Scanning my in box and Twitter feeds over the last couple of months I can’t help but think that a multitude of companies have simultaneously experienced an epiphany. All of a sudden these firms are making statements such as ‘putting our customers first’ and ‘our users are at the heart of our business’.
This is no co-incidence. At the centre of this outwardly altruistic set of statements is not just an obvious marketing message – so where were customers on your priority list before you saw the light then? Rather it is in my opinion heralding the wider arrival of the overarching message that underpins the massive investments that enterprises are undertaking in what we are rapidly coming to understand as being a ‘digital transformation’, or DX for short.
That message is pretty much, ‘We’re focussing our attention on the customer’, but often more specifically, on the end user.
Let me say from the outset that I am a big fan and proponent of undertaking a DX - after all whilst we have been in the internet age now for 25 years most of us have failed to join up all the technology readily available to us and use it effectively to gain a complete picture of our customers. As a result many of are using old school techniques when it comes to keeping those customers and finding new ones.
If you still have a team of telesales people cold calling a list for sales appointments then you know who you are.
Likewise, if you work in product development but never talk to or collaborate with sales and service teams it’s highly likely you will launch new products that will fail because no-one wants them. Consequently, you will then rant at the marketing team to spend a fortune on ‘awareness’ programs to create demand and build sales.
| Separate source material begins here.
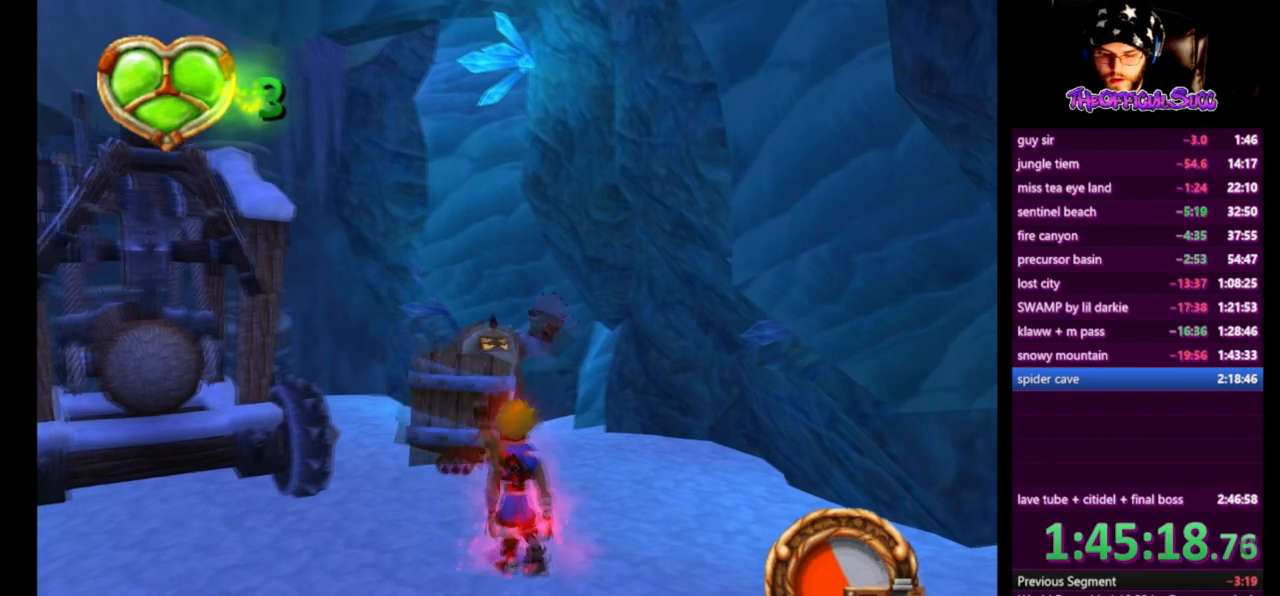
{"buttons": [], "left_stick": "up", "right_stick": "center", "events": [[125, "CIRCLE", "down"], [292, "CIRCLE", "up"], [334, "left_stick", "center"], [501, "left_stick", "up"]]}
Working in silos and keeping everything to yourself is no longer tenable; you have to collaborate and share and the most important information you must share is what your customers think of your products and your services. Hence, customers are at suddenly at the heart of business.
The process of a DX is however, or certainly can be, complex and can encompass a wide range of applications sitting on a flexible network where social networking apps will be a key component in finding out what your customers think.
Above all else a DX will almost certainly be expensive but not however as expensive as losing your customer base to a competitor that transformed their business better or faster.
For resellers this is a huge opportunity and throughout 2017 Comms Business Magazine will be focussing on the issues and reporting on key player initiatives.
Awesome!
I recently came across an interesting chart from CompTIA (see the graphic) on Twitter that correlated the impact of newer technology with the size of firms. David Dungay and I have spent some time recently looking at the likely impact of technologies and in particular that which virtual reality (VR) may have on the business market. We concluded that many applications were already emerging that could lead to channel monetisation in 2017.
I met last month with Nathan Marke, Chief Digital Office at Daisy, who is a big fan of VR as well as DX. He told me about the demonstration he had from Microsoft on their Hololens VR product.
Marke says that Microsoft’s voyage into VR has taken a different turn from the more gaming oriented origins of Facebook’s Oculus Rift.
“Calling their take ‘Mixed Reality’, Microsoft has launched v1 of its Hololens product into the developer community, complete with SDK. Hololens is a pair of glasses jam packed with sensors. You fix it into the space in which you are wearing it and it then projects, or mixes, holograms onto your normal view of the world – hence Mixed Reality. Less disorientating than the completely immersive experience of VRs like Oculus Rift, it is a very impressive experience where the holograms really do seem to just hover there, with perfect sensitivity to your movements in 3D space.
Hand gestures in front of the lens replace mouse clicks. It creates options for a whole different range of applications. Early release projects include applications as diverse as anatomy classes for medical students and car design studios. Developing this into real-time Holographic VC, whilst having big hurdles to jump through, could be properly awesome.”
I checked out the Microsoft web site for the product (www.microsoft.com/microsoft-hololens/en-us) and I recommend this to any reader who is sceptical about business applications and ask you to look at the kitchen purchase application video there and then try and tell me VR is only for gamers.